Welcome to the Salesloft Data Engineer offline exercise. This offline exercise is intended to simulate real world conditions of what the role of a data engineer looks like at Salesloft. In particular it covers:
- Sourcing, modeling, and transforming data
- Using tools similar to what we use internally at Salesloft
- Generating a meaningful deliverable at the end
- The exercise is due back within 5 days of receipt
- We are not asking you spend every hour within those 5 days on this project. It is intended to take around 5-7 hours of actual working time.
- If you don’t finish within those 5 days, send what you have
- If you have questions along the way, don't hesitate to ask
- There is not a particular answer we are looking for. Rather we wish to see what design decisions you make and how you deal with tradeoffs of those decisions
- You may employ any modeling concepts you wish - feel free to be creative if you imagine that a particular use case or analytical pattern would require it. Just be sure to indicate why you made those decisions.
Stack Overflow is an open community for anyone that writes, reads, or reviews code. It helps members get answers to some of their toughest questions, share knowledge, and find their next dream job.
In this exercise, we’d like to play the part of a Stack Overflow stakeholder asking a question of their data.
What questions are popular and trending, but not being answered?
To accomplish this - we’d like you to make use of the following tool set. These are either open source or have free trials
- Google Big Query (https://cloud.google.com/bigquery/docs/sandbox)
- dbt (the CLI should be fine for this project, but if you want to deploy it to the cloud feel free 🙂 , https://www.getdbt.com/signup/)

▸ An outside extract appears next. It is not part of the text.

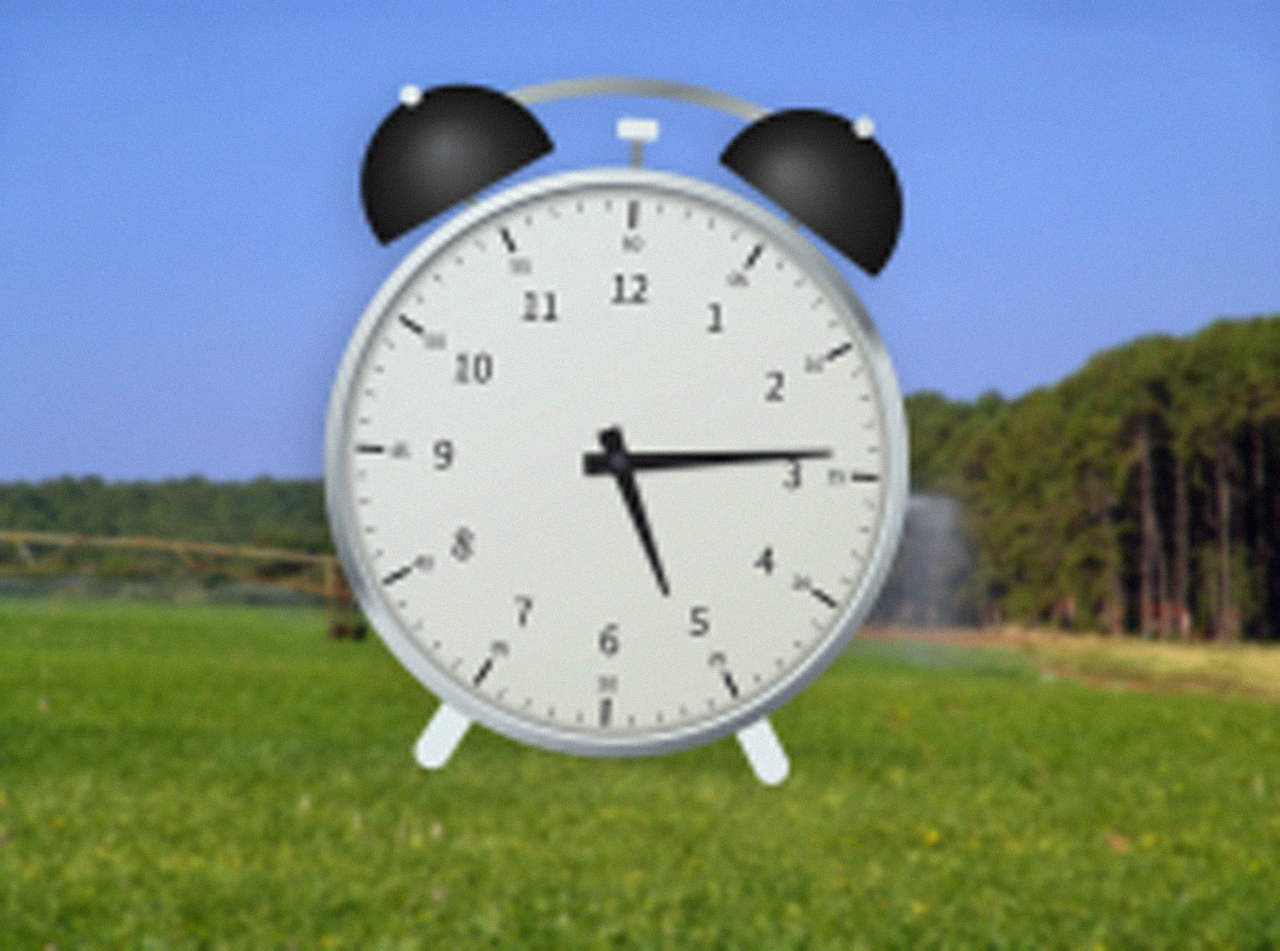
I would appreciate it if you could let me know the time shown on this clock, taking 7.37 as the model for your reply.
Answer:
5.14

- Github (https://github.com/)
- The publicly available StackOverlow data set (https://cloud.google.com/blog/products/gcp/google-bigquery-public-datasets-now-include-stack-overflow-q-a)

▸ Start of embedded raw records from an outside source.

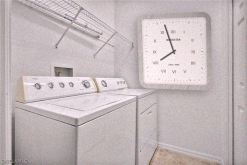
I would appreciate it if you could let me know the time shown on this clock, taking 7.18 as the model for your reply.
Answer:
7.57
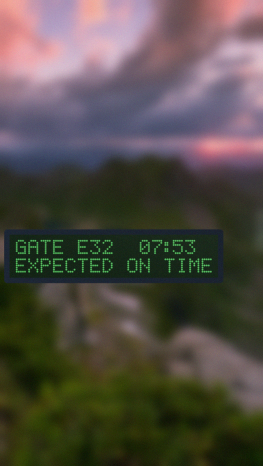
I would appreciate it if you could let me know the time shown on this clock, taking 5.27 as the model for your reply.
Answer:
7.53
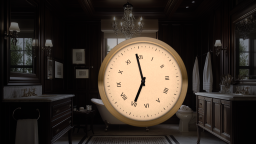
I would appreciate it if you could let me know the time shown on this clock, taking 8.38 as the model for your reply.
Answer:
6.59
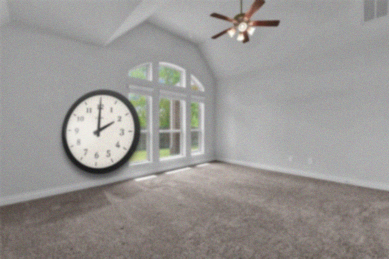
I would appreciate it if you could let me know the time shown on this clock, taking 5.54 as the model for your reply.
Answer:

- You can find an ERD of the overall data set here (https://sedeschema.github.io/)
- A dbt project created, developed and tested to a standard you think a data consumer would expect in the time frame allotted. Stored in a public Github repository.
- A Google BigQuery data set, populated with data from the stack overflow sample data set and modeled with dbt to answer the question posed above.
- A data model diagram that provides a visual representation of your data model
- Please respond to your recruiter with the data model diagram and a link to the Github repository.